Вера Герасимовна напряглась и перестала болтать ложечкой в чашке.
— Телефонограммы, — скромно признался Пермиловский. — Мне просто звонят домой, говорят, что от Ивана Петровича, и сообщают необходимую информацию.
— А кто такой Иван Петрович?
— Что? — вскричал Пермиловский, в изумлении так ухватившись за край стола, что вместе со скатертью к нему поползла, вздрагивая, посуда. — Вы не знаете? А кто же тогда, по-вашему, управляет миром?
Самоваров потерял дар речи.
— Иван Петрович — это высшая сила, начало всех начал, — торжественно объявил Пермиловский. — Он рассеян повсюду. Он источает энергию, изливает свет. Он вращает атомы и планеты вокруг определённых им центров. Он строит и рушит, и губит, и творит. Я, как и вы, был глух и слеп, но однажды…
Правильное лицо Пермиловского стало не просто благородным, но вдохновенным.
— Однажды, — задумчиво начал он, — я уволился из одной сволочной конторы. Ну, про это долго рассказывать, да и не нужно.
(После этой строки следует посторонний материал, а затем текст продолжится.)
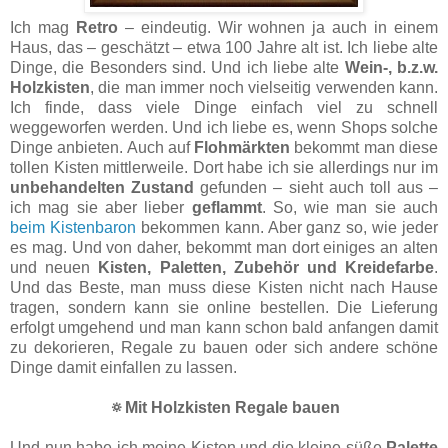
Ich mag
Retro
– eindeutig. Wir wohnen ja auch in einem
Haus, das – geschätzt – etwa 100 Jahre alt ist. Ich liebe alte
Dinge, die Besonders sind. Und ich liebe alte
Wein-, b.z.w.
Holzkisten
, die man immer noch vielseitig verwenden kann.
Ich finde, dass viele Dinge einfach viel zu schnell
weggeworfen werden. Und ich liebe es, wenn Shops solche
Dinge anbieten. Auch auf
Flohmärkten
bekommt man diese
tollen Kisten mittlerweile. Dort habe ich sie allerdings nur im
unbehandelten Zustand
gefunden – sieht auch toll aus –
ich mag sie aber lieber
geflammt
. So, wie man sie auch
beim Kistenbaron
bekommen kann. Aber ganz so, wie jeder
es mag. Und von daher, bekommt man dort einiges an alten
und neuen
Kisten, Paletten, Zubehör und Kreidefarbe
.
Und das Beste, man muss diese Kisten nicht nach Hause
tragen, sondern kann sie online bestellen. Die Lieferung
erfolgt umgehend und man kann schon bald anfangen damit
zu dekorieren, Regale zu bauen oder sich andere schöne
Dinge damit einfallen zu lassen.
🔅Mit Holzkisten Regale bauen
Und nun habe ich meine Kisten und die kleine süße
Palette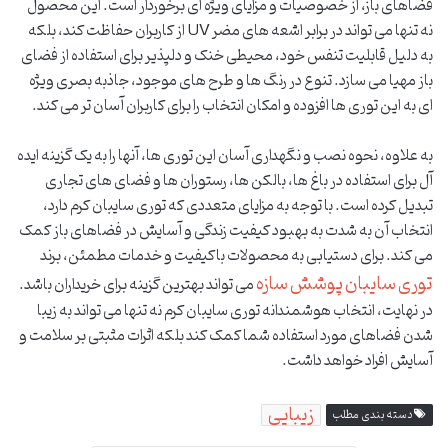
فضاهای باز، از خصوصیات و مزایای ویژه ای برخوردار است. این محصول
نه تنها می تواند در برابر اشعه های مضر UV از کاربران حفاظت کند، بلکه
به دلیل قابلیت تنفس خود، محیطی خنک و دلپذیر برای استفاده از فضای
باز مهیا می سازد. تنوع در رنگ ها و طرح های موجود، جاذبه بصری ویژه
ای به این توری ها افزوده و امکان انتخاب را برای کاربران آسان تر می کند.
به علاوه، نحوه نصب و نگهداری آسان این توری ها، آنها را به یک گزینه ایده
آل برای استفاده در باغ ها، بالکن ها، رستوران ها و فضای های تجاری
تبدیل کرده است. با توجه به مزایای متعددی که توری سایبان کرم دارد،
انتخاب آن به شدت به بهبود کیفیت زندگی و آسایش در فضاهای باز کمک
می کند. برای دستیابی به محصولات باکیفیت و خدمات مطمئن، برند
توری سایبان پوشش سازه
می تواند بهترین گزینه برای خریداران باشد.
در نهایت، انتخاب هوشمندانه توری سایبان کرم نه تنها می تواند به زیبا
شدن فضاهای مورد استفاده شما کمک کند بلکه اثرات مثبتی بر سلامت و
آسایش افراد خواهد داشت.
زیبایی
دسته بندی مطلب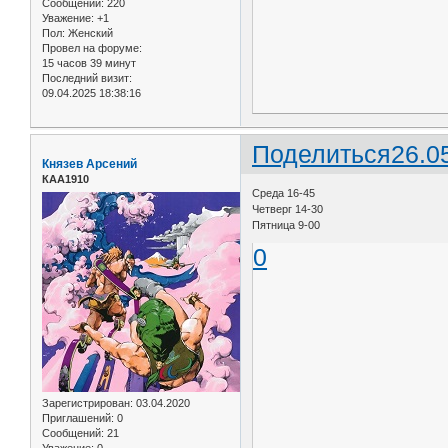
Сообщений:
220
Уважение:
+1
Пол:
Женский
Провел на форуме:
15 часов 39 минут
Последний визит:
09.04.2025 18:38:16
Поделиться
26.0
Князев Арсений
КАА1910
Среда 16-45
Четверг 14-30
Пятница 9-00
0
Зарегистрирован
: 03.04.2020
Приглашений:
0
Сообщений:
21
Уважение:
0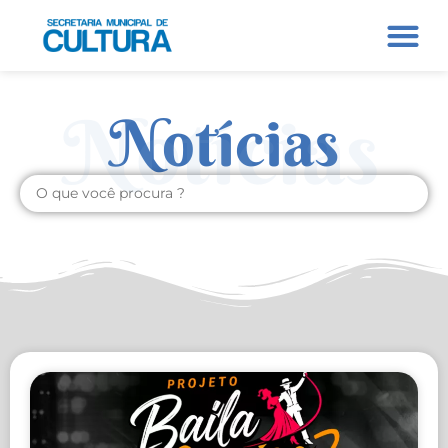
Notícias
Notícias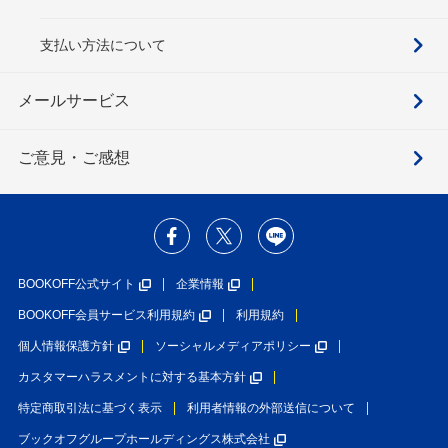
支払い方法について
メールサービス
ご意見・ご感想
BOOKOFF公式サイト
企業情報
BOOKOFF会員サービス利用規約
利用規約
個人情報保護方針
ソーシャルメディアポリシー
カスタマーハラスメントに対する基本方針
特定商取引法に基づく表示
利用者情報の外部送信について
ブックオフグループホールディングス株式会社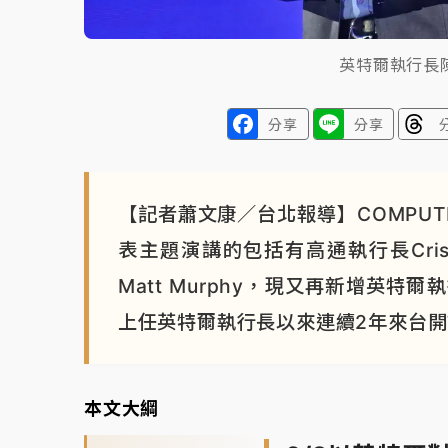
英特爾執行長
分享
分享
【記者蕭文康／台北報導】COMPU
表主題演講的包括有高通執行長Cristia
Matt Murphy，現又再新增英
上任英特爾執行長以來連續2年來台
本文大綱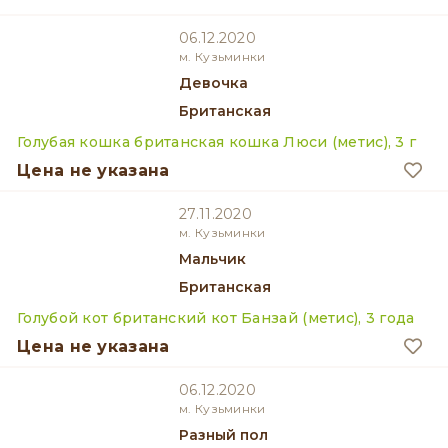
06.12.2020
м. Кузьминки
девочка
Британская
Голубая кошка британская кошка Люси (метис), 3 г
Цена не указана
27.11.2020
м. Кузьминки
мальчик
Британская
Голубой кот британский кот Банзай (метис), 3 года
Цена не указана
06.12.2020
м. Кузьминки
разный пол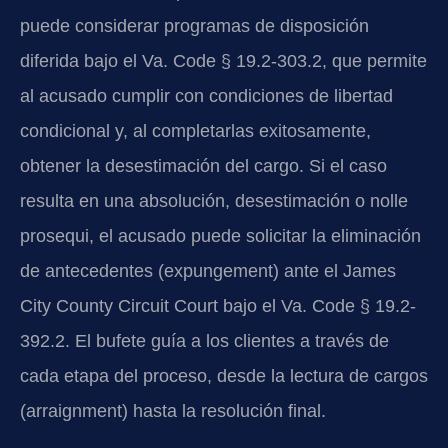
puede considerar programas de disposición
diferida bajo el Va. Code § 19.2-303.2, que permite
al acusado cumplir con condiciones de libertad
condicional y, al completarlas exitosamente,
obtener la desestimación del cargo. Si el caso
resulta en una absolución, desestimación o nolle
prosequi, el acusado puede solicitar la eliminación
de antecedentes (expungement) ante el James
City County Circuit Court bajo el Va. Code § 19.2-
392.2. El bufete guía a los clientes a través de
cada etapa del proceso, desde la lectura de cargos
(arraignment) hasta la resolución final.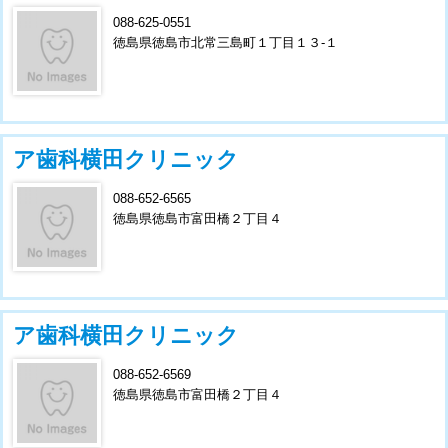
088-625-0551
徳島県徳島市北常三島町１丁目１３-１
ア歯科横田クリニック
088-652-6565
徳島県徳島市富田橋２丁目４
ア歯科横田クリニック
088-652-6569
徳島県徳島市富田橋２丁目４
В общем, нашёл я другую работу, в СУ-15. А мне там говорят: ступайте в отдел кадров, пишите заявление. Если Иван Петрович не против, то всё в порядке. Пошёл я в отдел кадров по длиннющему коридору, какие тогда бывали в учреждениях — стены салатные, стенгазеты на них висят, доски почёта и прочая ерунда. Кругом двери, за дверями все страшно матерятся — СУ всё-таки. Иду я, а в конце коридора, где отдел кадров, темно, как в рукаве. Лампочки, думаю, у них все перегорели, что ли? Я уже на ощупь пробираюсь, двери лапаю. Ни зги не видно, только холодом тянет. И вдруг у меня под ногами что-то как ахнуло! И я полетел вниз.
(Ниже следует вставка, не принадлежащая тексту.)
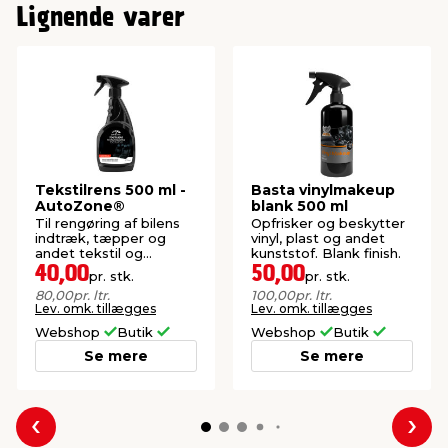
Lignende varer
Tekstilrens 500 ml -
Basta vinylmakeup
AutoZone®
blank 500 ml
Til rengøring af bilens
Opfrisker og beskytter
indtræk, tæpper og
vinyl, plast og andet
andet tekstil og
kunststof. Blank finish.
kunststof.
40,00
50,00
pr. stk.
pr. stk.
80,00
pr. ltr.
100,00
pr. ltr.
Lev. omk. tillægges
Lev. omk. tillægges
Webshop
Butik
Webshop
Butik
Se mere
Se mere
Forrige
Næs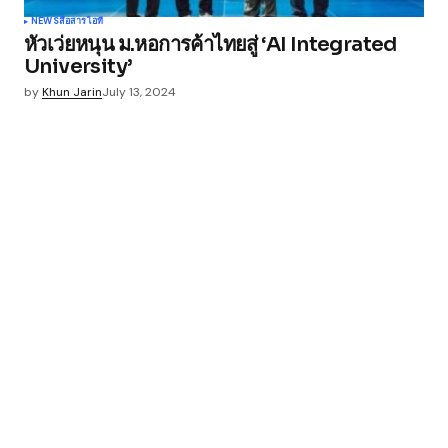
NEWS
สื่อสาร
ไอที
หัวเว่ยหนุน ม.หอการค้าไทยสู่ ‘AI Integrated
University’
by
Khun Jarin
July 13, 2024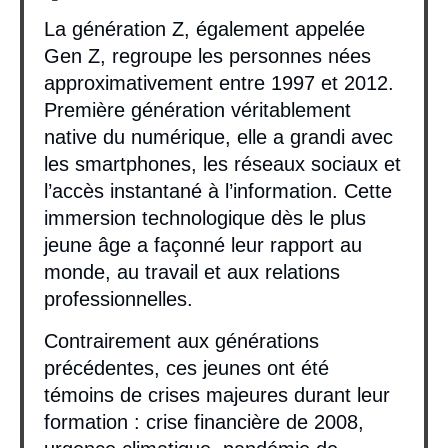
La génération Z, également appelée
Gen Z, regroupe les personnes nées
approximativement entre 1997 et 2012.
Première génération véritablement
native du numérique, elle a grandi avec
les smartphones, les réseaux sociaux et
l’accès instantané à l’information. Cette
immersion technologique dès le plus
jeune âge a façonné leur rapport au
monde, au travail et aux relations
professionnelles.
Contrairement aux générations
précédentes, ces jeunes ont été
témoins de crises majeures durant leur
formation : crise financière de 2008,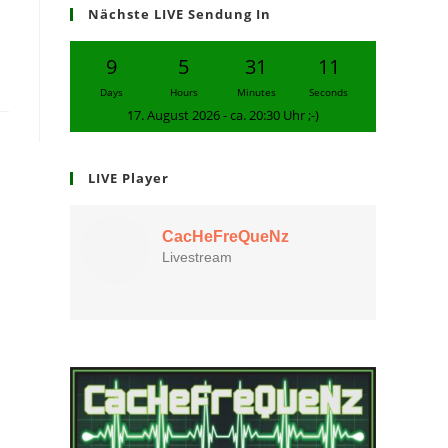
Nächste LIVE Sendung In
9
5
31
10
Days
Hours
Minutes
Seconds
17. August 2026 - ca. 20:30 Uhr ;-)
LIVE Player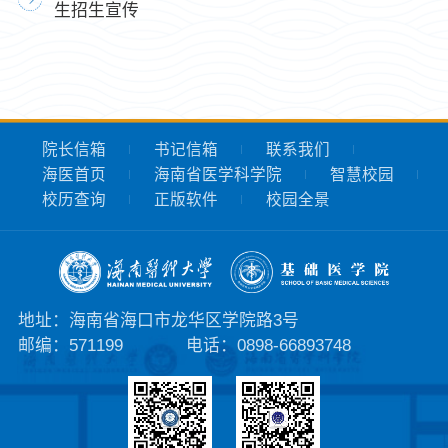
生招生宣传
院长信箱
书记信箱
联系我们
海医首页
海南省医学科学院
智慧校园
校历查询
正版软件
校园全景
地址：海南省海口市龙华区学院路3号
邮编：571199
电话：0898-66893748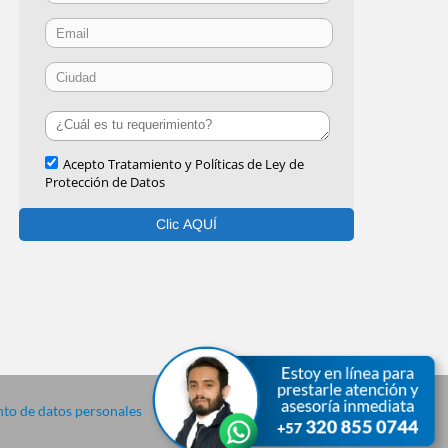
to de datos personales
Пермиловский хлебнул газировки и продолжил:
— Долго я летел. Хотел кричать, а голоса нет, пропал! Тут сзади меня кто-то за пиджак хватает — даже нитки затрещали, бок распоролся, и всякая мелочь из кармана вывалилась. Таким образом лишился я тогда расчёски, авторучки и проездного на ноябрь. Зато сам спасся! Втянули меня неведомые силы в какой-то новый коридорчик, там я уже по твёрдому иду, а впереди светлеет что-то. Подхожу — дверь, на ней табличка «Отдел кадров». Стучу. Говорят: «Войдите». Вхожу, здороваюсь. «Вы Иван Петрович?» — спрашиваю. В ответ слышу: «Я». За столом мужчина сидит. Средних лет мужчина, тучноватый, в коричневом пиджаке. Галстук на нём в синюю и малиновую полоску, а посередине, там, где сердце, на галстуке пальма трафаретом выбита и надпись «Ялта». По тем временам очень модный галстук! Я и пиджак, и галстук, и папки на столе до сих пор как сейчас вижу, а вот его лицо…
Пермиловский побледнел, прикрыл глаза и прошептал:
— Лица Ивана Петровича видеть нельзя! Из-за его спины такой яркий свет бил, что только плыли зелёные колбаски в глазах, и всё! Я вглядывался, вглядывался и перестал: ещё зрение попортится. «Принесли заявление?» — спросил Иван Петрович. «Принёс», — говорю. — «Давайте». Взял он заявление, положил в свою папку и говорит: «Идите. Ждите. Вам позвонят». Я последний раз на него глянул — сквозь блеск и огонь слабо проступили очертания головы и ушей. Не помню, как я оттуда вышел, как домой добрался.